Greetings from Gramercy Park, New York!

It has been an intense few days since we returned.  After being at work for three days, the shock to the system has receded a bit.  It has been fun to feel the frontal lobe of my brain coming back to life.  I can practically hear the machinery creaking as I try to multiply 7 x 5, or remember the details of some pharmaceutical product.

The kids have had a great time, hooking up with friends, playing in the playgrounds, shopping.  Both of them became feral during our time away.  Maybe these are the consequences of too little peer interaction.  

Tallulah is frequently taking off her shoes, and walking barefoot on the sidewalks of New York.  India says that passing mothers see our shoeless child, and give a look of horror, followed by a look of “I am calling social services.”  

Zola has gone to the other extreme, maybe compensating for his Antipodean wildness.  He got a haircut, and has been acting very polite and mature.  ”Can I get the door for you?”  ”That dress looks very nice on you, ma’am.”  ”I love you Mom.  You too, Dad.”  Very sweet, but not clear what he is up to yet.

India found me a suitable apartment today, way downtown.  Apparently it is big enough that all four of us can stay there in comfort when they are in New York.  It is strange to contemplate not having my family in my life every day for a while.  I am going from 24/7 family time to something considerably less than that.

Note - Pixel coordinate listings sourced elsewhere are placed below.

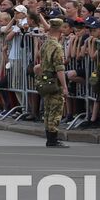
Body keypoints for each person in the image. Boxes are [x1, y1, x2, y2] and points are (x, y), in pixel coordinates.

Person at [34, 13, 69, 147]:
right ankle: (53, 139)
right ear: (60, 29)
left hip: (45, 79)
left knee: (48, 108)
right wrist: (64, 86)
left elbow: (41, 61)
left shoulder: (46, 43)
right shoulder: (57, 46)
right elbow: (59, 68)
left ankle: (50, 136)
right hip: (54, 81)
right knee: (55, 109)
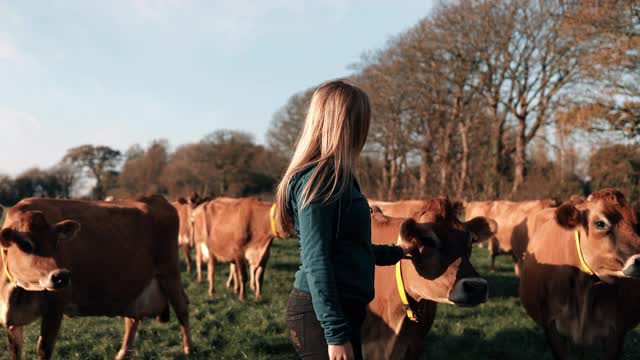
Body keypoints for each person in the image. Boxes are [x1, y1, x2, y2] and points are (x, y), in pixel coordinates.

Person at [274, 80, 415, 360]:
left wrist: (399, 253)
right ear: (343, 123)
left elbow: (348, 247)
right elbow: (317, 260)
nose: (365, 129)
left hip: (341, 308)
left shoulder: (340, 178)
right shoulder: (320, 180)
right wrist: (336, 334)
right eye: (361, 120)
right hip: (321, 314)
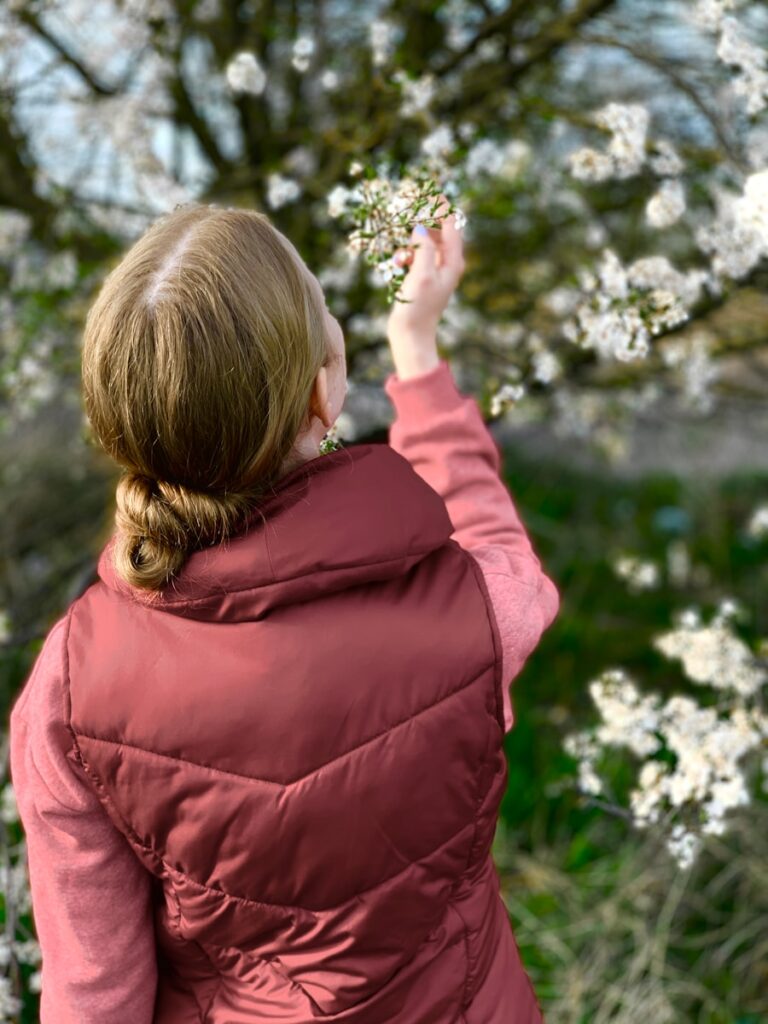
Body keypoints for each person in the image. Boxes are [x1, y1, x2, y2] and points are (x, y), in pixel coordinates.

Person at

Each night, India and I have talked for a few hours after the kids have fallen asleep.  We wonder what the next period will be like, and how we will get through it.  My guess is that the time will fly by.  Before we know it, we will be together again.  

The reentry has definitely been ragged.  By starting work immediately, I have inconvenienced my wife greatly (again).  

Tomorrow morning India and the kids are flying to Florida to see my step-mother.  We spent the evening packing our bags, which somehow exploded in our hotel room.

I will follow them to Florida on Friday evening.  If we squint, I think the weekend will feel like the world-round trip again.  On Sunday we come back, and on Tuesday morning they all go to Nashville for a few weeks.  The adventure continues.